Frau Bender tröstete in ihrer weichen, hinreißenden Art. Sie mußte nicht nach Worten suchen, sondern sie flossen natürlich und eindringlich von ihren Lippen. Doch Mely wurde dadurch nicht beruhigt. Je mehr die kleine Frau sprach, desto erregter wurde Mely. Die Leiden, die sie in sich verschlossen halten mußte, drückten ihr das Herz ab; denn sie hatte den Trieb, sich mitzuteilen. Frau Bender irrte auf ihr eigenes Leben ab, ja, sie verlor sich in Jugenderinnerungen. Sie vergaß, wo sie war, und berichtete mit feuriger Hingabe von ihrem Elternhaus, von ihrer Heirat und von der Flucht ihres Mannes nach Amerika. Schließlich erging sie sich in so heftigen Klagen, daß sich nun Mely genötigt sah, zu trösten und zu ermutigen. „Kommen Sie, Frau Bender, wir wollen vorgehen. Ich will noch bei Ihnen bleiben,“ sagte sie, ihren Vorsatz vergessend.
„Ja, ja, trinken wir, ich werde einen famosen Punsch brauen,“ entgegnete die kleine zapplige Dame, plötzlich heiter werdend.
Als sie im Korridor vor der Thüre des Fräuleins von Erdmann vorbeigingen, hörten sie pathetische Worte: „Ja, lieber Doktor, das ist der blutige Hohn meines Lebens! Er schleicht hinter mir her und wird mich verschlingen.

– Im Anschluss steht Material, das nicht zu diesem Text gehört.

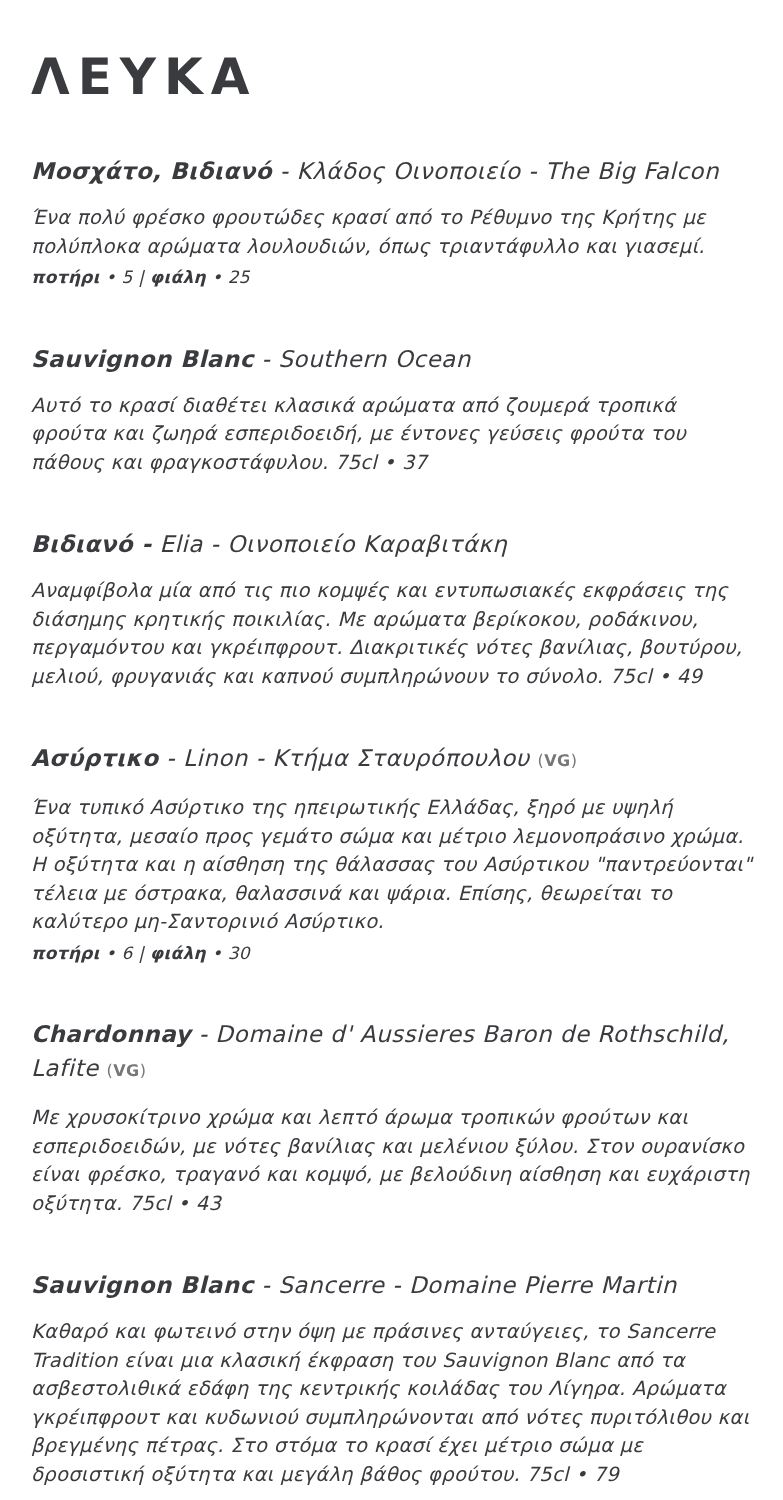ΛΕΥΚΑ
Μοσχάτο, Βιδιανό - Κλάδος Οινοποιείο - The Big Falcon
Ένα πολύ φρέσκο φρουτώδες κρασί από το Ρέθυμνο της Κρήτης με πολύπλοκα αρώματα λουλουδιών, όπως τριαντάφυλλο και γιασεμί.
ποτήρι • 5 | φιάλη • 25
Sauvignon Blanc - Southern Ocean
Αυτό το κρασί διαθέτει κλασικά αρώματα από ζουμερά τροπικά φρούτα και ζωηρά εσπεριδοειδή, με έντονες γεύσεις φρούτα του πάθους και φραγκοστάφυλου. 75cl • 37
Βιδιανό - Elia - Οινοποιείο Καραβιτάκη
Αναμφίβολα μία από τις πιο κομψές και εντυπωσιακές εκφράσεις της διάσημης κρητικής ποικιλίας. Με αρώματα βερίκοκου, ροδάκινου, περγαμόντου και γκρέιπφρουτ. Διακριτικές νότες βανίλιας, βουτύρου, μελιού, φρυγανιάς και καπνού συμπληρώνουν το σύνολο. 75cl • 49
Ασύρτικο - Linon - Κτήμα Σταυρόπουλου (VG)
Ένα τυπικό Ασύρτικο της ηπειρωτικής Ελλάδας, ξηρό με υψηλή οξύτητα, μεσαίο προς γεμάτο σώμα και μέτριο λεμονοπράσινο χρώμα. Η οξύτητα και η αίσθηση της θάλασσας του Ασύρτικου "παντρεύονται" τέλεια με όστρακα, θαλασσινά και ψάρια. Επίσης, θεωρείται το καλύτερο μη-Σαντορινιό Ασύρτικο.
ποτήρι • 6 | φιάλη • 30
Chardonnay - Domaine d' Aussieres Baron de Rothschild, Lafite (VG)
Με χρυσοκίτρινο χρώμα και λεπτό άρωμα τροπικών φρούτων και εσπεριδοειδών, με νότες βανίλιας και μελένιου ξύλου. Στον ουρανίσκο είναι φρέσκο, τραγανό και κομψό, με βελούδινη αίσθηση και ευχάριστη οξύτητα. 75cl • 43
Sauvignon Blanc - Sancerre - Domaine Pierre Martin
Καθαρό και φωτεινό στην όψη με πράσινες ανταύγειες, το Sancerre Tradition είναι μια κλασική έκφραση του Sauvignon Blanc από τα ασβεστολιθικά εδάφη της κεντρικής κοιλάδας του Λίγηρα. Αρώματα γκρέιπφρουτ και κυδωνιού συμπληρώνονται από νότες πυριτόλιθου και βρεγμένης πέτρας. Στο στόμα το κρασί έχει μέτριο σώμα με δροσιστική οξύτητα και μεγάλη βάθος φρούτου. 75cl • 79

Bitte, – nein, bleiben Sie noch, Sie wissen ja, wie Sie mich beglücken, mit diesen Genieaugen, Sie Abscheulicher!“
Die Lauscherinnen verschlossen beide den Mund mit den Händen, um nicht herauszuplatzen. Dann flohen sie auf den Zehen.
Mely lachte viel und übermäßig in den zwei Stunden, die sie noch mit den Damen vom Haus verbrachte. Ja, sie trieb zum Schluß Narrenspossen, und sie schien alles vergessen zu haben, was über sie ergangen war. Sie war begeistert für diese gewinnende, gutherzige Frau Bender und diese zutrauliche, kluge Helene. Bessere Menschen giebt es gar nicht, dachte sie sich.